§ **WRITTEN REQUEST**: Your task is to copy the material exactly.

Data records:
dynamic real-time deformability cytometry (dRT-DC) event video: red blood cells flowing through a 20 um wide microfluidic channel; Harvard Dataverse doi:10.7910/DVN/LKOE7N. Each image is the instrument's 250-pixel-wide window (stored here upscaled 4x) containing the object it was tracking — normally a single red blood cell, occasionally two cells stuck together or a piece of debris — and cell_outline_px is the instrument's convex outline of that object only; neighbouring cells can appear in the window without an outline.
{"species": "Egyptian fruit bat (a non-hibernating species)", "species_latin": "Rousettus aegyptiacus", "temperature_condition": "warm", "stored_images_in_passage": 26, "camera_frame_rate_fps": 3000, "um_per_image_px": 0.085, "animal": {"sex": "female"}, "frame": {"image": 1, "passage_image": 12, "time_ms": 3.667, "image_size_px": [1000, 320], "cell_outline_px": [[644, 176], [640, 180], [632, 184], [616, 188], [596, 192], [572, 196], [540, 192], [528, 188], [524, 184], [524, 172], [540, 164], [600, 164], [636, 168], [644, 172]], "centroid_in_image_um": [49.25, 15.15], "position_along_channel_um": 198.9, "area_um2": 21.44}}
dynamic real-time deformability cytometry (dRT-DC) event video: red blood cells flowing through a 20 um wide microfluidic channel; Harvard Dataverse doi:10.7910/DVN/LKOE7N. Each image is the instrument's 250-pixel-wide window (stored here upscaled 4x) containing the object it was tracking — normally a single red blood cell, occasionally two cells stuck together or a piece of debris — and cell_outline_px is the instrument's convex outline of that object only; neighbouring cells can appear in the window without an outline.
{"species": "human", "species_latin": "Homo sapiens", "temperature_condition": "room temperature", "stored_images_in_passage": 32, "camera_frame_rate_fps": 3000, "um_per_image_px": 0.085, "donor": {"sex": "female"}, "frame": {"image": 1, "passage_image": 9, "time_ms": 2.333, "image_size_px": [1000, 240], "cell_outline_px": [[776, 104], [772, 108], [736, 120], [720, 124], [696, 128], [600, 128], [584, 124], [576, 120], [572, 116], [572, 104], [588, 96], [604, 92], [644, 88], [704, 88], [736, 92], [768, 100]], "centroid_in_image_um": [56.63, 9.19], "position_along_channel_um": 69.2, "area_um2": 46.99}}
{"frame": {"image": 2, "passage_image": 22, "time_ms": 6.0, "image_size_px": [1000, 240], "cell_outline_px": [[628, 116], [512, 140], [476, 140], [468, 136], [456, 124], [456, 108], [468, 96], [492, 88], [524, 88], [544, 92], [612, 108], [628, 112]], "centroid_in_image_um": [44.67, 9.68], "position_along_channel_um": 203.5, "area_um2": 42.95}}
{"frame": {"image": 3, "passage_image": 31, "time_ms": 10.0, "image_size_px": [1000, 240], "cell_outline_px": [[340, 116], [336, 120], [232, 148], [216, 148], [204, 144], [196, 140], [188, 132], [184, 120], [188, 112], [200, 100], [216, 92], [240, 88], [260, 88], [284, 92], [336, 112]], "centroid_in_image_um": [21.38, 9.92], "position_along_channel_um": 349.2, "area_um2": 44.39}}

§ **SOLUTION TO THIS EXERCISE**:
dynamic real-time deformability cytometry (dRT-DC) event video: red blood cells flowing through a 20 um wide microfluidic channel; Harvard Dataverse doi:10.7910/DVN/LKOE7N. Each image is the instrument's 250-pixel-wide window (stored here upscaled 4x) containing the object it was tracking — normally a single red blood cell, occasionally two cells stuck together or a piece of debris — and cell_outline_px is the instrument's convex outline of that object only; neighbouring cells can appear in the window without an outline.
{"species": "Egyptian fruit bat (a non-hibernating species)", "species_latin": "Rousettus aegyptiacus", "temperature_condition": "warm", "stored_images_in_passage": 26, "camera_frame_rate_fps": 3000, "um_per_image_px": 0.085, "animal": {"sex": "female"}, "frame": {"image": 1, "passage_image": 12, "time_ms": 3.667, "image_size_px": [1000, 320], "cell_outline_px": [[644, 176], [640, 180], [632, 184], [616, 188], [596, 192], [572, 196], [540, 192], [528, 188], [524, 184], [524, 172], [540, 164], [600, 164], [636, 168], [644, 172]], "centroid_in_image_um": [49.25, 15.15], "position_along_channel_um": 198.9, "area_um2": 21.44}}
dynamic real-time deformability cytometry (dRT-DC) event video: red blood cells flowing through a 20 um wide microfluidic channel; Harvard Dataverse doi:10.7910/DVN/LKOE7N. Each image is the instrument's 250-pixel-wide window (stored here upscaled 4x) containing the object it was tracking — normally a single red blood cell, occasionally two cells stuck together or a piece of debris — and cell_outline_px is the instrument's convex outline of that object only; neighbouring cells can appear in the window without an outline.
{"species": "human", "species_latin": "Homo sapiens", "temperature_condition": "room temperature", "stored_images_in_passage": 32, "camera_frame_rate_fps": 3000, "um_per_image_px": 0.085, "donor": {"sex": "female"}, "frame": {"image": 1, "passage_image": 9, "time_ms": 2.333, "image_size_px": [1000, 240], "cell_outline_px": [[776, 104], [772, 108], [736, 120], [720, 124], [696, 128], [600, 128], [584, 124], [576, 120], [572, 116], [572, 104], [588, 96], [604, 92], [644, 88], [704, 88], [736, 92], [768, 100]], "centroid_in_image_um": [56.63, 9.19], "position_along_channel_um": 69.2, "area_um2": 46.99}}
{"frame": {"image": 2, "passage_image": 22, "time_ms": 6.0, "image_size_px": [1000, 240], "cell_outline_px": [[628, 116], [512, 140], [476, 140], [468, 136], [456, 124], [456, 108], [468, 96], [492, 88], [524, 88], [544, 92], [612, 108], [628, 112]], "centroid_in_image_um": [44.67, 9.68], "position_along_channel_um": 203.5, "area_um2": 42.95}}
{"frame": {"image": 3, "passage_image": 31, "time_ms": 10.0, "image_size_px": [1000, 240], "cell_outline_px": [[340, 116], [336, 120], [232, 148], [216, 148], [204, 144], [196, 140], [188, 132], [184, 120], [188, 112], [200, 100], [216, 92], [240, 88], [260, 88], [284, 92], [336, 112]], "centroid_in_image_um": [21.38, 9.92], "position_along_channel_um": 349.2, "area_um2": 44.39}}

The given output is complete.